EGYPT: Historians have unearthed a huge beer brewery in Abydos, Egypt that dates back to 5,000 years ago. According to the reports, it is believed that around 3150 BC to 2612 BC, Egypt was under the reign of King Narmer. Abydos is the necropolis of ancient Egypt where all the old and treasured monuments are collectively found.
In the vast beer production zone, the remains of 40 giant earthenware pots were unearthed. The factory is believed to have been divided into 8 units and was laid out in two rows withal. Each unit is about 20 meters long and 2.5 meters wide. Moreover, the discovered pots were assumably used for heating grains and water together.
In addition, the primitive factory perhaps provided mind-altering booze to all the major cities in ancient Egypt.
The 40 pottery vats altogether had the capacity to make more than 22,400 liters of beer at a time.
Prominence of beer in the Ancient Egyptian lifestyle
The discovery in Abydos, one of the oldest cities in Egypt withstands the statement of ancient Egypt being the first civilizations to perfect the art of brewing beer. Beer has been a part of Egypt not only as food but also as part of their rituals.
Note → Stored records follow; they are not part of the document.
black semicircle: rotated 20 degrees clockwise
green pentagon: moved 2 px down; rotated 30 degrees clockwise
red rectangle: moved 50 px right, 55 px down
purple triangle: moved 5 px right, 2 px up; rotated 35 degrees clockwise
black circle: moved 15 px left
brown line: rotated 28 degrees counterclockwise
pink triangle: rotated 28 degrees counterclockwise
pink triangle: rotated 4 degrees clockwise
Tenenit is regarded as the ‘Goddess of beer’ in Egypt. Interestingly, the most popular beer in Egypt was Hequet, a honey-flavored beverage.
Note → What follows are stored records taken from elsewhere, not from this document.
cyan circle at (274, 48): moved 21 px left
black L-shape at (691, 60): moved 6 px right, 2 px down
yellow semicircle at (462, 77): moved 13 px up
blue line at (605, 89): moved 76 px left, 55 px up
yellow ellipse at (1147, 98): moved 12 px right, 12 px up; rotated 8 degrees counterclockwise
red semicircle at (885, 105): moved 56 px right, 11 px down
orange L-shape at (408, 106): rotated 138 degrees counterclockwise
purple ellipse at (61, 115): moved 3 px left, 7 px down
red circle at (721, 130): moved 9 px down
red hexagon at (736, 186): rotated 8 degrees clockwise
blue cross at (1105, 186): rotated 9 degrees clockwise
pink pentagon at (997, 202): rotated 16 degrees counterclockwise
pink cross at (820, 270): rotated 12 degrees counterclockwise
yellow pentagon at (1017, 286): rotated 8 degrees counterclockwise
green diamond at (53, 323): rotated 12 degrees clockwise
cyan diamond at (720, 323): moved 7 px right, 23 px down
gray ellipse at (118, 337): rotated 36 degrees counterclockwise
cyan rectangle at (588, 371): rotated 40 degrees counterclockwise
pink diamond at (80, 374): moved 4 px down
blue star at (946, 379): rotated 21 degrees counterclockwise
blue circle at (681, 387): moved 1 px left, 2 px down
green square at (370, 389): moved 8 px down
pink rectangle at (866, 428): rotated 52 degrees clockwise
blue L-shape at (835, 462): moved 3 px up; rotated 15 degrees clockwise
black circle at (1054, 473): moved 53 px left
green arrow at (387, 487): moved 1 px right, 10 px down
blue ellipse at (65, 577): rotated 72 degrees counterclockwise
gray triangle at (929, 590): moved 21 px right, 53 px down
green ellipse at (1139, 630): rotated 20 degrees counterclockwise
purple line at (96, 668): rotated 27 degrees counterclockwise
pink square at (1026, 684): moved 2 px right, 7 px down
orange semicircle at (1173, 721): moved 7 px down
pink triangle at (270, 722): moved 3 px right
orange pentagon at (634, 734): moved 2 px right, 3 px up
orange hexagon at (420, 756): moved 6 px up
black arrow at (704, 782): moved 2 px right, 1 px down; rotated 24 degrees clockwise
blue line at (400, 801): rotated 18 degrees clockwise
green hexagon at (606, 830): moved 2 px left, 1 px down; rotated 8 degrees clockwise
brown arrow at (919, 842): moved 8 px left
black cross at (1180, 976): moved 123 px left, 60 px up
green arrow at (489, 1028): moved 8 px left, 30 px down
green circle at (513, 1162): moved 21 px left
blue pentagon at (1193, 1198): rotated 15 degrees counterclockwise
According to the historians, Egyptians from ancient times discovered beer and didn’t invent it.
The process that is now called beer brewing began in Mesopotamia at the Godin Tepe settlement, now in modern time Iraq. Dating back to 3500 BC to 3100 BC. Similar to the brewing method in Mesopotamia, in Egypt, women initiated the brewing process in their own homes. They produced a thick product, which was then brewed by the men in the brewery.